Students have expressed concern that a lack of knowledge about potential exposures could lead to increased spread of the virus since the University of Michigan stopped sending classroom and building COVID-19 notifications on Sept. 14.
Previously, after a student tested positive for COVID-19, the University sent out a notification to the class rosters for all in-person and hybrid classes that the student was taking. However, the notification did not specify which class the student was in, the date that students could have been exposed or if the student who tested positive had even attended class in-person recently.
The University announced this policy change in an article published in the University Record. The announcement said that classrooms have not been associated with the spread of COVID-19, simply being in a class with somebody who tests positive for COVID-19 does not qualify as a “close contact” exposure and the notifications were confusing and of limited benefit.
University President Mark Schlissel and Provost Susan Collins previously said classrooms are “the safest place to be on campus” due to mask and vaccine requirements. According to the Campus Blueprint, 95% of students, 83% of staff and 94% of faculty are fully vaccinated.
Rackham student Ryan Glauser, COVID-19 caucus co-chair of the Graduate Employees’ Union, said the University did not inform GEO or Graduate Student Instructors prior to announcing the decision to end COVID-19 classroom notifications. Glauser said he would have preferred to learn about this information from a supervisor rather than via a Michigan Daily story.
“There is no reason that the union, or me, should find out that I’m no longer being told I’m getting exposed to COVID from a newspaper article,” Glauser said. “My supervisor should be the one telling me we’re making a substantial policy change here.”
Though the University discontinued the notifications, they will continue to trace close contacts of people who tested positive for COVID-19, the Record article states.
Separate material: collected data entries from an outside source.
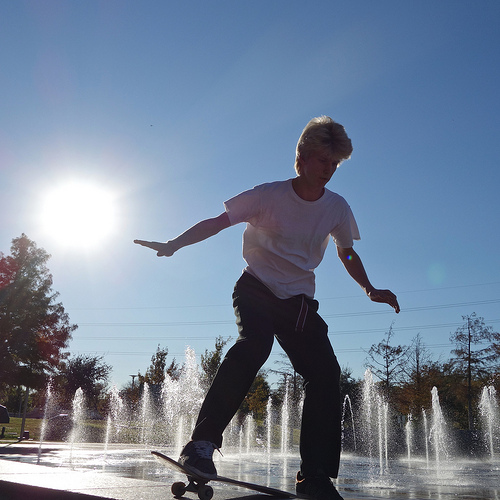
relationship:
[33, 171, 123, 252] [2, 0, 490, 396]
sun on sky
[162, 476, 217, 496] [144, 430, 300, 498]
wheels are on skateboard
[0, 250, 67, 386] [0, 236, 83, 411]
leaves are on tree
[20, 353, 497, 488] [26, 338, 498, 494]
water on fountain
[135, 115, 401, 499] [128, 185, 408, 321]
man has arms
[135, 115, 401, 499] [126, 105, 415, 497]
man on skateboard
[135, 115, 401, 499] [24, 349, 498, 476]
man near fountain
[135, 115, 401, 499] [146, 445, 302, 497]
man on skateboard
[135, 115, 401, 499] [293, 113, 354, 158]
man has hair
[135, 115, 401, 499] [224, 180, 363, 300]
man wears shirt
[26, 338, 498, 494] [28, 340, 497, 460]
fountain sprays water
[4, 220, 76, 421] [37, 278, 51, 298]
tree has leaves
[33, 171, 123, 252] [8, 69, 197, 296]
sun in sky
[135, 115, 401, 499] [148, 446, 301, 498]
man doing skateboard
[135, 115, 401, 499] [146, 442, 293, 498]
man on skateboard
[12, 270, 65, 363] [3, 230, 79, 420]
leaves on tree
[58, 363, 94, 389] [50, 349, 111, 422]
leaves on tree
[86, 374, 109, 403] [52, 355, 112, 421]
leaves on tree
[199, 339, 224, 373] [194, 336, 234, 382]
leaves on tree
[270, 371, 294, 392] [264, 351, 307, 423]
leaves on tree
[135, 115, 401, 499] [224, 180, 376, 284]
man wearing shirt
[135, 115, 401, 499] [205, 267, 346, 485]
man wearing pants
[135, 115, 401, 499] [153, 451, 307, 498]
man using skateboard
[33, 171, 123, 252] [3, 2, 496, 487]
sun in sky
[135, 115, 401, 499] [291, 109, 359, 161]
man has hair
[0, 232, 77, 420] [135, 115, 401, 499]
tree behind man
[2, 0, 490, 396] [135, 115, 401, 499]
sky behind man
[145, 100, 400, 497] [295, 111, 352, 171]
man has hair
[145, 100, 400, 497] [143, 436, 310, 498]
man riding skateboard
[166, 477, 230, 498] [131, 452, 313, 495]
wheels on skateboard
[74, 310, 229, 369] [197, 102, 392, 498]
power lines behind skater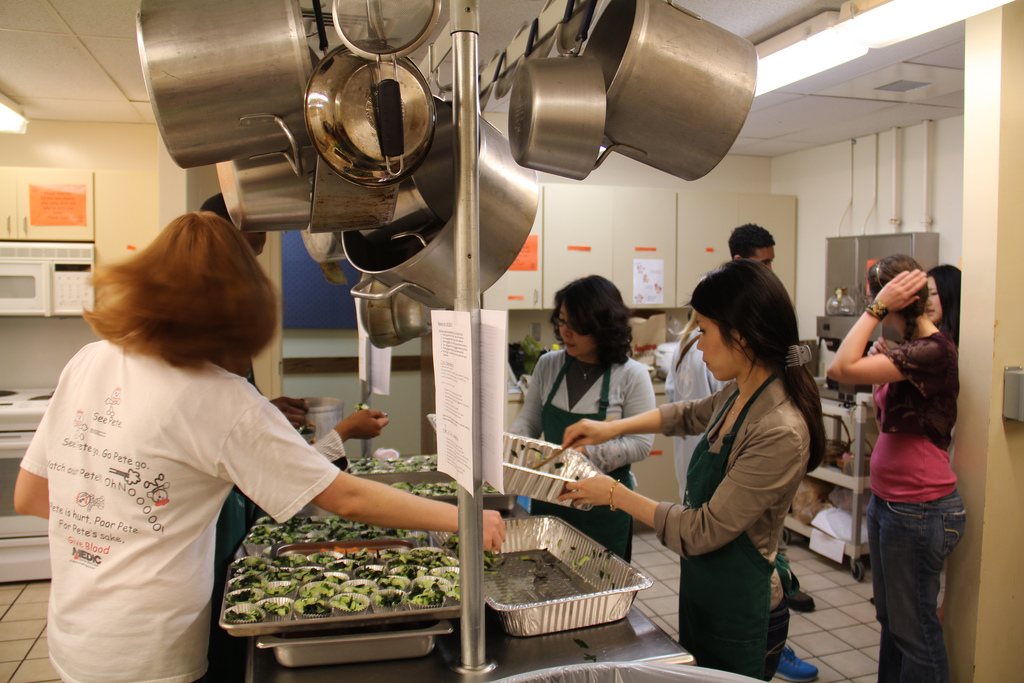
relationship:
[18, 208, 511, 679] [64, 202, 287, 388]
woman has hair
Robert Ernst, executive director of University Health Service, told the University Record close-contact tracing is a more effective mitigation strategy than the emails.
“Targeted individual case investigation and associated contact tracing are more effective parts of the mitigation strategy designed to limit spread,” Ernst said.
Glauser said he never received any COVID-19 classroom notifications, though several of his students personally told him they were diagnosed with COVID-19 or were quarantined due to close classroom contacts.
“I’ve only found out because my students have told me, and in the first few weeks I’ve had about a quarter of my class miss a week because of COVID issues,” Glauser said.
Music, Theatre & Dance junior Sam Todd said he believes the University should have improved the COVID-19 classroom notifications instead of ending them altogether.
“(The University) would tell you that there was a COVID case … but (they’re) not going to tell you where it is,” Todd said. “It was confusing, but don’t throw the baby out the window.”
LSA freshman Daniella Ludmir said she is not upset that the University stopped sending COVID-19 classroom notifications.
“They were kind of pointless,” Ludmir said. “They would tell you that someone in one of your classrooms has tested positive (for COVID-19) but you didn’t know what (class).”
But Engineering and Art & Design sophomore Ben Michalsky said he wants the University to continue to send COVID-19 classroom notifications because of potential COVID-19 exposure risks.
“If we are returning to in-person classes, 93% of classes are back in person, students and staff are kind of assuming a risk there by going in person,” Michalsky said. “Ending (classroom notifications) … that feels like a misstep.”
LSA senior Catherine Hadley, vice president of the Student Parent Advisory Board, said she thinks student parents, of whom there are more than 700 on campus, were left out of the decision to end COVID-19 classroom notifications.
“It lies on the administration making smart public health measures and doing things like bringing back the program for notifications, and bringing back a smarter system that lets us know more of what we’re doing,” Hadley said. “What (the University is) asking student parents to do is pay out of pocket to take rapid tests every time they go on campus because I don’t really know any other way to make sure that I’m not exposing my children to COVID, and that’s a huge expense for student parents.”
Hadley, who has two children who are not yet old enough to be vaccinated, said the classroom notifications were particularly important for student parents who may be going home to unvaccinated children after class.
“I feel like I’m being told, ‘Oh, we’re totally fine to go back and everyone is vaccinated and so, you know, it’ll be okay,’ but for my family, it’s not,” Hadley said. “If it’s between my children’s health or school I’m always going to pick my children’s health, but it’s really unfortunate that I’m being forced to make that decision.”